“Je ne viendrai pas. Jésus ne viendra pas. Mais l’Esprit de Dieu t’a toujours accompagné. Allons à la maison. On nous appelle pour le repas.”
Et tout prend fin entre Jésus et le doux disciple.
133.3 - Ils sont encore en train de manger et déjà les lampes sont allumées car la nuit descend très vite et la bise aussi conseille de tenir la porte close, mais on frappe et la voix joyeuse de Jean se fait entendre.
“Nous revoilà!”
“Vous avez vite fait!”
“Qu’y a-t-il donc?”
“Comme vous êtes chargés!”
Tout le monde parle à la fois et aide les trois à décharger les sacs très lourds qu’ils ont sur les épaules.
“Doucement!”
“Laissez-nous saluer le Maître!”
“Mais, un moment!”
Il y a un vacarme joyeux, familier, à cause de la joie d’être ensemble.
“Je vous salue, amis. Dieu vous a donné des journées tranquilles.”
“Oui, Maître, mais pas des nouvelles rassurantes. Je le prévoyais.” dit l’Iscariote.
“Qu’est-ce qu’il y a?…”
La curiosité est éveillée.
“Attendez que d’abord ils se soient restaurés.” dit Jésus.
“Non, Maître, d’abord nous te donnons ce que nous avons pour Toi et pour les autres. Et tout d’abord… Jean, donne la lettre.”
“C’est Simon qui l’a. Je craignais de l’abîmer dans le chargement.”
Le Zélote qui se débattait jusqu’alors avec Thomas qui voulait lui donner de l’eau pour ses pieds fatigués, accourt en disant: “Je l’ai ici, dans la bourse de ma ceinture.” et il ouvre cette poche intérieure de sa large ceinture de cuir rouge, et en sort un rouleau maintenant aplati.
“C’est de ta Mère. Quand nous avons été près de Béthanie, nous avons rencontré Jonathas qui allait chez Lazare avec la lettre et beaucoup d’autres choses. Jonathas va à Jérusalem car Kouza remet… en ordre son palais… Peut-être qu’Hérode se rend à Tibériade… et Chouza ne veut pas avoir sa femme près d’Hérodiade.” explique l’Iscariote pendant que Jésus défait les nœuds du rouleau et le déroule.
Les apôtres bavardent, pendant que Jésus lit avec un bienheureux sourire les paroles de la Maman.
133.4 - “Écoutez, dit-il ensuite.

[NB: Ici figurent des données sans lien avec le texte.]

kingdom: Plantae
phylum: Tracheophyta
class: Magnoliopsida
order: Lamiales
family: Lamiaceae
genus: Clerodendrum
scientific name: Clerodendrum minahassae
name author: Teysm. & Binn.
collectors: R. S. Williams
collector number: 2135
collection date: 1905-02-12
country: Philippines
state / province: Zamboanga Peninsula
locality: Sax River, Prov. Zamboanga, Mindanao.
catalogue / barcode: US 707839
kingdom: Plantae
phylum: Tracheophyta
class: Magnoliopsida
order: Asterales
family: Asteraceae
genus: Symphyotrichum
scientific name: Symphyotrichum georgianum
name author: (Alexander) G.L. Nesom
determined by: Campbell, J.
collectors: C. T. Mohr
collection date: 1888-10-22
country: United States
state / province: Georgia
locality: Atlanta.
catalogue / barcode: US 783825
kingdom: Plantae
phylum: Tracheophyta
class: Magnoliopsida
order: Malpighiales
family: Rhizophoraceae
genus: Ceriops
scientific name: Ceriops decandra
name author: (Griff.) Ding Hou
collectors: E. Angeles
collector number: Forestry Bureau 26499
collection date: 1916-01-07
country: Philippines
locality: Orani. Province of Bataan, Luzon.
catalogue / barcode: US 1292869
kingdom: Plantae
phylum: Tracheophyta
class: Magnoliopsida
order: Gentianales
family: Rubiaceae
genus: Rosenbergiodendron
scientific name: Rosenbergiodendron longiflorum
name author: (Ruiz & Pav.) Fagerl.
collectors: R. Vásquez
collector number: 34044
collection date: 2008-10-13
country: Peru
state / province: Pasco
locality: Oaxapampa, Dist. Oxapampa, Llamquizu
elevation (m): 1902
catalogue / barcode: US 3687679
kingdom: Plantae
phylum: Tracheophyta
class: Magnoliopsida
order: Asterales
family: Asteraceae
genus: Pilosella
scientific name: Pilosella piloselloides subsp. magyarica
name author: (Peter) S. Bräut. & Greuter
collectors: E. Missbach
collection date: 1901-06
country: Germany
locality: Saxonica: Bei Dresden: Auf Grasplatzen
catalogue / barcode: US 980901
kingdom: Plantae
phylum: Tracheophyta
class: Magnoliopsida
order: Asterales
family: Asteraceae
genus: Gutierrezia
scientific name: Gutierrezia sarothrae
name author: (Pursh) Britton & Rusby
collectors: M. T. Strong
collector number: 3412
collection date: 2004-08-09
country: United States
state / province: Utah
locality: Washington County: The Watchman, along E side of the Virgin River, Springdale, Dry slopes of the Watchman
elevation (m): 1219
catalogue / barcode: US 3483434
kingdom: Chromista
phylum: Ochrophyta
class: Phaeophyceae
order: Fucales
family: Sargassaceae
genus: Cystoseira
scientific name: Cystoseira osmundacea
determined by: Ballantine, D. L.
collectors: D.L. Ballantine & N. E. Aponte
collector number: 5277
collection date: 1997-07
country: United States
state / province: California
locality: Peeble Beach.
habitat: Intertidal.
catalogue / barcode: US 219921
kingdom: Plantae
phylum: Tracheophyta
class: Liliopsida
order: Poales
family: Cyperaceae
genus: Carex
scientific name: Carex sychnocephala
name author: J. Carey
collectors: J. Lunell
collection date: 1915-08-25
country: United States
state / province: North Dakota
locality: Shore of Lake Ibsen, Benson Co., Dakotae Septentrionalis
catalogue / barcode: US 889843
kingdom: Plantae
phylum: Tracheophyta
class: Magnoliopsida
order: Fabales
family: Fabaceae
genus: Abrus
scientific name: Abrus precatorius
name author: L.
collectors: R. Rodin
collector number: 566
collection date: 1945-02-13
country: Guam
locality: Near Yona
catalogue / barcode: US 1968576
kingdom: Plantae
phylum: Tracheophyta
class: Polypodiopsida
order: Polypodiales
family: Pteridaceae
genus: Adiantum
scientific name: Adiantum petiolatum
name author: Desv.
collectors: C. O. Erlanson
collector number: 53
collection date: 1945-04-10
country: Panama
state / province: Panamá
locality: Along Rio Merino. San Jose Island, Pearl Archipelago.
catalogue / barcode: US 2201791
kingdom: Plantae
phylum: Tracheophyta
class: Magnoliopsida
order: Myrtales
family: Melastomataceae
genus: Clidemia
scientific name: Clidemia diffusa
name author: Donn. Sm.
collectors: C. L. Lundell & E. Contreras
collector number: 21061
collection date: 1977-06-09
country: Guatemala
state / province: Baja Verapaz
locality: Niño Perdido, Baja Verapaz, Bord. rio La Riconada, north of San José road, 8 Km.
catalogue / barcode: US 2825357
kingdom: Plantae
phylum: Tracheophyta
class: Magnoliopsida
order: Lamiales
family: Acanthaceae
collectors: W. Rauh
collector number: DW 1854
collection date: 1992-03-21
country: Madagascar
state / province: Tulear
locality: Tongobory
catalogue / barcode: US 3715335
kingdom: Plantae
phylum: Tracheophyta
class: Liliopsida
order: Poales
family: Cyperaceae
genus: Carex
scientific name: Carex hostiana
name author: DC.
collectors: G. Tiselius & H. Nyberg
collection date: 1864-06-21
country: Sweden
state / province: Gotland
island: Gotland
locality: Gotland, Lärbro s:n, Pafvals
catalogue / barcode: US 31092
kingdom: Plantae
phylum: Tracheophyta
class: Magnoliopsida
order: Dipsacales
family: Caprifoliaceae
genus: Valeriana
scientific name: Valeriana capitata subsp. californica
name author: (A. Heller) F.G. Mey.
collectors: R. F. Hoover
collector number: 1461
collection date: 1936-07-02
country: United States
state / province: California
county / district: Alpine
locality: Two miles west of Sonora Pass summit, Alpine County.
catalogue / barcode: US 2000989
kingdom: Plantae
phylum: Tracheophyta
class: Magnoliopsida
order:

Il y a aussi quelque chose pour les Galiléens. Ma Mère écrit:
“À Jésus, mon doux Fils et Seigneur, paix et bénédiction. Jonathas, serviteur de son Seigneur, m’a apporté de gentils cadeaux de la part de Jeanne qui demande des bénédictions à son Sauveur pour elle, pour son époux et toute sa maison. Jonathas me dit que, par ordre de Chouza, il va à Jérusalem avec l’ordre de rouvrir le palais de Sion. Je bénis Dieu de cette chose, car je puis te faire avoir mes paroles et mes bénédictions. Marie d’Alphée et Salomé envoient aussi à leurs fils baisers et bénédictions. Et puisque Jonathas a été bon outre mesure, il y a aussi les salutations de la femme de Pierre à son mari lointain, et même des familles de Philippe et de Nathanaël. Toutes vos femmes, ô chers hommes lointains, avec l’aiguille et le métier à tisser et avec le travail du jardin, vous envoient des vêtements pour ces mois d’hiver et du doux miel, vous recommandant de le prendre avec de l’eau bien chaude pendant les soirées humides. Prenez soin de vous. C’est ce que les mères et les épouses me disent de vous dire et je vous le dis. Je le dis aussi à mon Fils. Nous ne nous sommes pas sacrifiées pour rien, croyez-le. Profitez des humbles cadeaux que nous, disciples des disciples du Christ, donnons aux serviteurs du Seigneur et donnez-nous seulement la joie de vous savoir en bonne santé.
Maintenant, mon Fils bien aimé, je pense que depuis presque un an Tu n’es plus tout à moi. Et il me semble être revenue au temps où Tu étais déjà là, car je sentais ton petit cœur battre dans mon sein, mais je pouvais dire aussi que Tu n’y étais pas encore, car Tu étais séparé de moi par une barrière qui m’empêchait de caresser ton corps bien aimé, et je pouvais seulement adorer ton esprit, ô mon cher Fils et adorable Dieu. Maintenant aussi, je sais que Tu es ici et que ton cœur bat avec le mien, jamais séparé de moi, même s’il est séparé, mais je ne puis te caresser, t’entendre, te servir, te vénérer, Messie du Seigneur et de sa pauvre servante.